• **To do**: Recast the lines of the records from the line with "At which category" through the end of the records as a Markdown table with the columns No. and Line, numbering each row. Leave out blank lines and pictures.

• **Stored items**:

****************

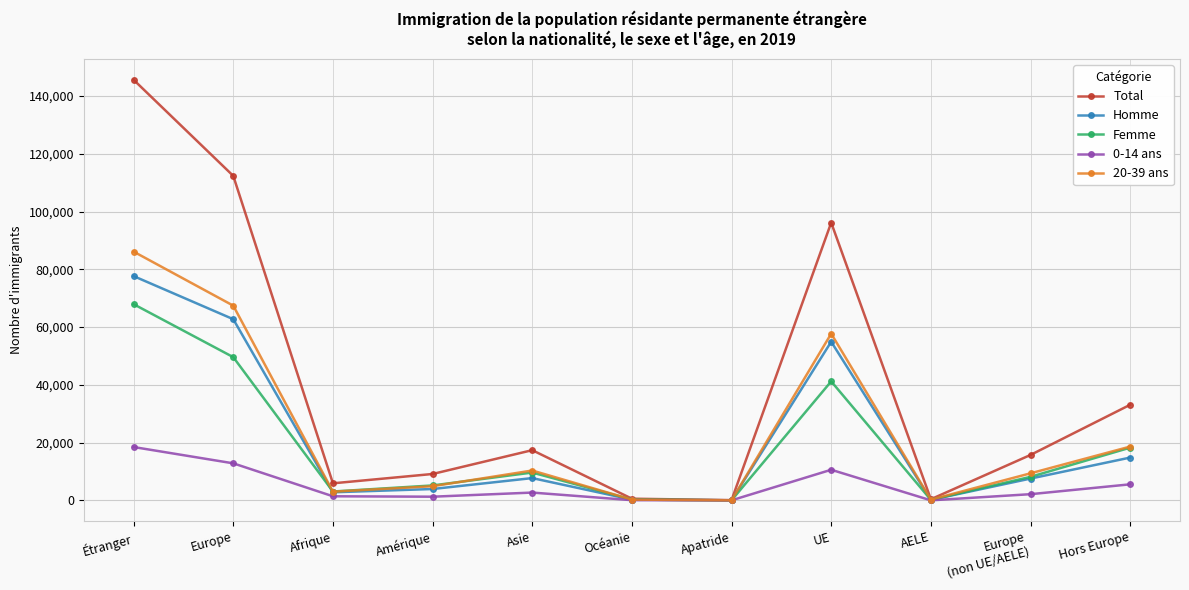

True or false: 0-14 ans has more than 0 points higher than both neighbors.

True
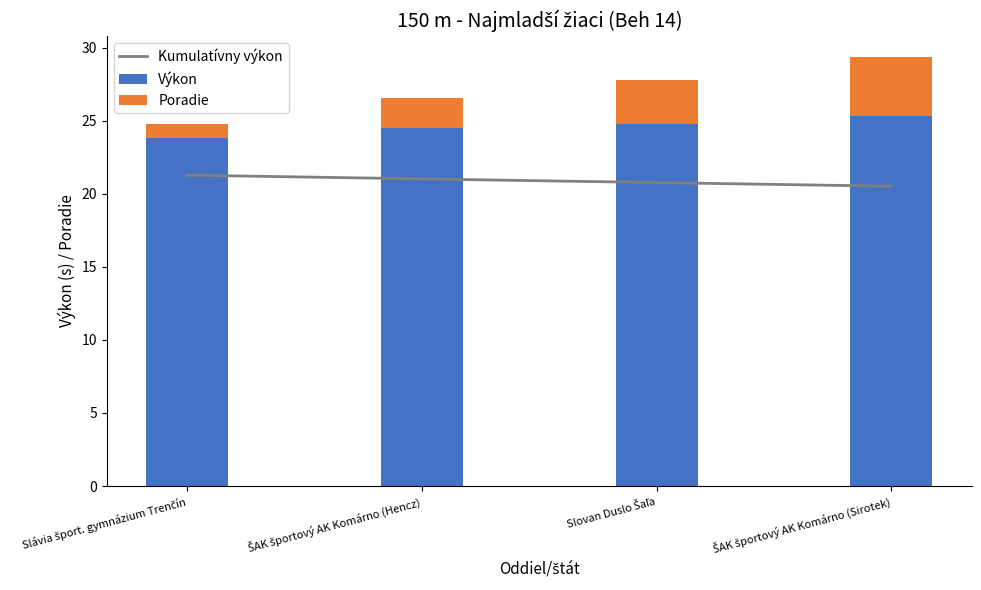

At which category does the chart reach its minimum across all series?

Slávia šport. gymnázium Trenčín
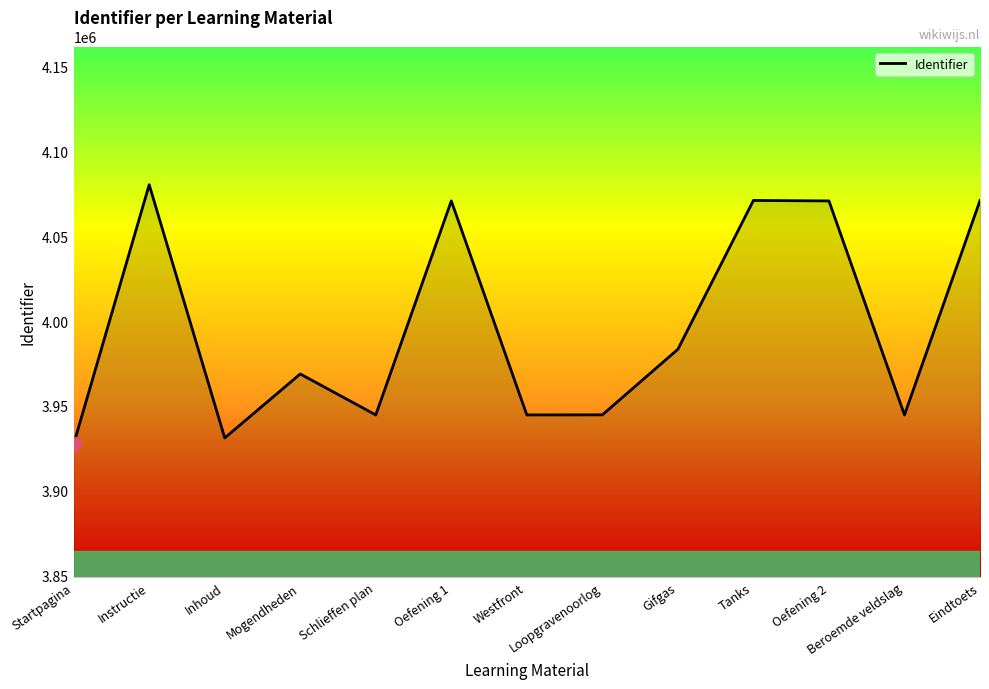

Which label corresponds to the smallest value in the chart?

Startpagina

****************

• **Answer to this exercise**:
| No. | Line |
|---|---|
| 1 | At which category does the chart reach its minimum across all series? |
| 2 | Slávia šport. gymnázium Trenčín |
| 3 | Which label corresponds to the smallest value in the chart? |
| 4 | Startpagina |